Many of my colleagues became administrators, and they ran congregational programs and building-fund appeals and all the rest better than some CEOs of corporations. Their model of ministry was drawn from the corporate world. (Preaching was a rather logical extension of that kind of leadership, and presiding was a kind of religious veneer added to give meaning to this organization’s reason for being – distinct from other organizations’.) Others adopted a therapeutic model, and they visited and counseled and provoked – oops, evoked – crises that they could then deal with. It was in such person-to-person care that they found meaning for their title “Reverend” – which is an adjective, not a title. (I once told a colleague that I wouldn’t schedule more than three counseling sessions with people if the issue were psychological. After that, I insisted they consult a licensed professional. He thought I was crazy – and a failure as a “minister.” My CPE adviser tried to get me to forsake ordained ministry because I was inadequately committed to psychotherapeutic methods.) I guess I could accept a “minister as healer” if the “healer” used the classic Christian methods of healing – e.g., anointing, confession and absolution. But that was not what they were about.

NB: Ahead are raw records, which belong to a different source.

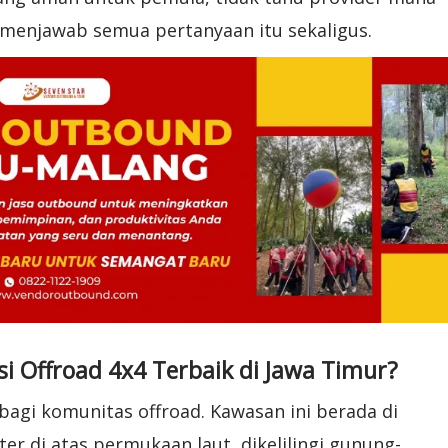
i menjawab semua pertanyaan itu sekaligus.
i Offroad 4x4 Terbaik di Jawa Timur?
agi komunitas offroad. Kawasan ini berada di
ter di atas permukaan laut, dikelilingi gunung-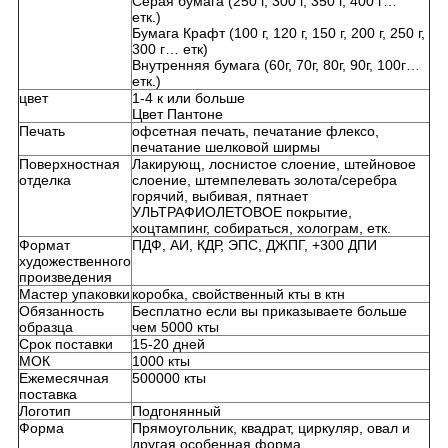
Серая бумага (250 г, 300 г, 350 г, 400 г…
етк.)
Бумага Крафт (100 г, 120 г, 150 г, 200 г, 250 г,
300 г… етк)
Внутренняя бумага (60г, 70г, 80г, 90г, 100г…
етк.)
цвет
1-4 к или больше
Цвет Пантоне
Печать
офсетная печать, печатание флексо,
печатание шелковой ширмы
Поверхностная
Лакирующ, лоснистое слоение, штейновое
отделка
слоение, штемпелевать золота/серебра
горячий, выбивая, пятнает
УЛЬТРАФИОЛЕТОВОЕ покрытие,
хоцтампинг, собираться, холограм, етк.
Формат
ПДФ, АИ, КДР, ЭПС, ДЖПГ, +300 ДПИ
художественного
произведения
Мастер упаковки
коробка, свойственный кты в ктн
Обязанность
Бесплатно если вы приказываете больше
образца
чем 5000 кты
Срок поставки
15-20 дней
МОК
1000 кты
Ежемесячная
500000 кты
поставка
Логотип
Подгонянный
Форма
Прямоугольник, квадрат, циркуляр, овал и
другая особенная форма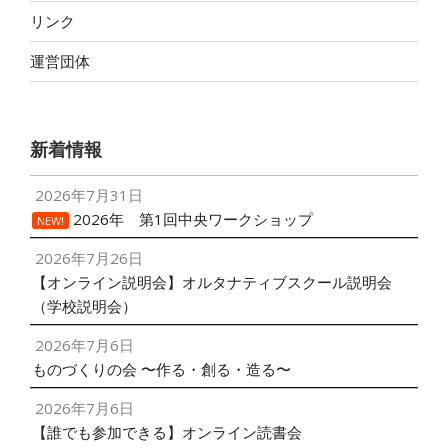
リンク
運営団体
新着情報
2026年7月31日
2026年 第1回中央ワークショップ
NEW!
2026年7月26日
【オンライン説明会】オルタナティブスクール説明会
（学校説明会）
2026年7月6日
ものづくりの会 〜作る・創る・造る〜
2026年7月6日
【誰でも参加できる】オンライン読書会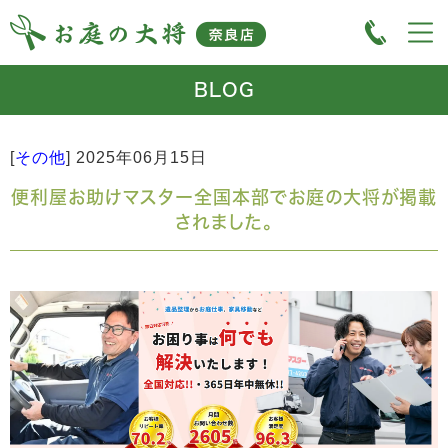
BLOG
[
その他
]
2025年06月15日
便利屋お助けマスター全国本部でお庭の大将が掲載
されました。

Others were people persons of other kinds – really keen on youth work or the like.

But almost none understood, it seemed to me, the meaning of a ministry to and of word and sacrament. And that may have reflected the lack of an ecclesiology within which the importance of the Word spoken and made visible was the meaning of the Church. Clericalism fits nicely with a model of the Church as a religion-dispensing organization. It finds a foothold in a constantinian world in which the Church is chaplain to the world – meeting the world on the world’s terms and making the world feel better for it.

But those are not appropriate models of the Church.

But if not, then what is an adequate model? In the Church of the apostles, in the Church of Luther, in the Church of Hauerwas and Huetter and Jenson, what does it mean that some be “set apart”? (The rite still uses that language.) What ought ministry to look like today? (And by that, I don’t mean – but I don’t exclude – ought pastors to wear clerical collars any longer?) What can we say about the charism of ministry? (Is there a charism for the presbyterate different from that for the episcopacy? If arguably so, is that why we Lutherans can’t break through with Roman Catholics and Eastern Orthodox?) Will congregations allow pastors to be preachers and presiders – and only tangentially involved in the “running” of the parish. Will many be interested in being that kind of pastor?

As one of the Church’s pastors (and one of her newest, at that), Jim, you must help us work through these questions and to work toward a renewed seriousness toward ordained ministry. You must demonstrate what ordained ministry is and resist giving in to popular practices that distort that understanding. You must remember your calling – that it centers on pulpit and altar. And by “centers,” I don’t mean that it sees those as convenient jumping off places for the real work of ministering. I mean that your ministry must enable your people to experience the centripetal and centrifugal forces of the chancel – to be the people of God, and not just a religious people. The Holy Ministry is not a utilitarian operation and it does not consider the Word read and spoken and acted to be fuel for some other life.

May the God who brought from the dead our Lord Jesus Christ, by the ministrations of the Holy Spirit, equip James with every good gift to fulfill his calling to the Holy Ministry, working through him all that is pleasing to Him.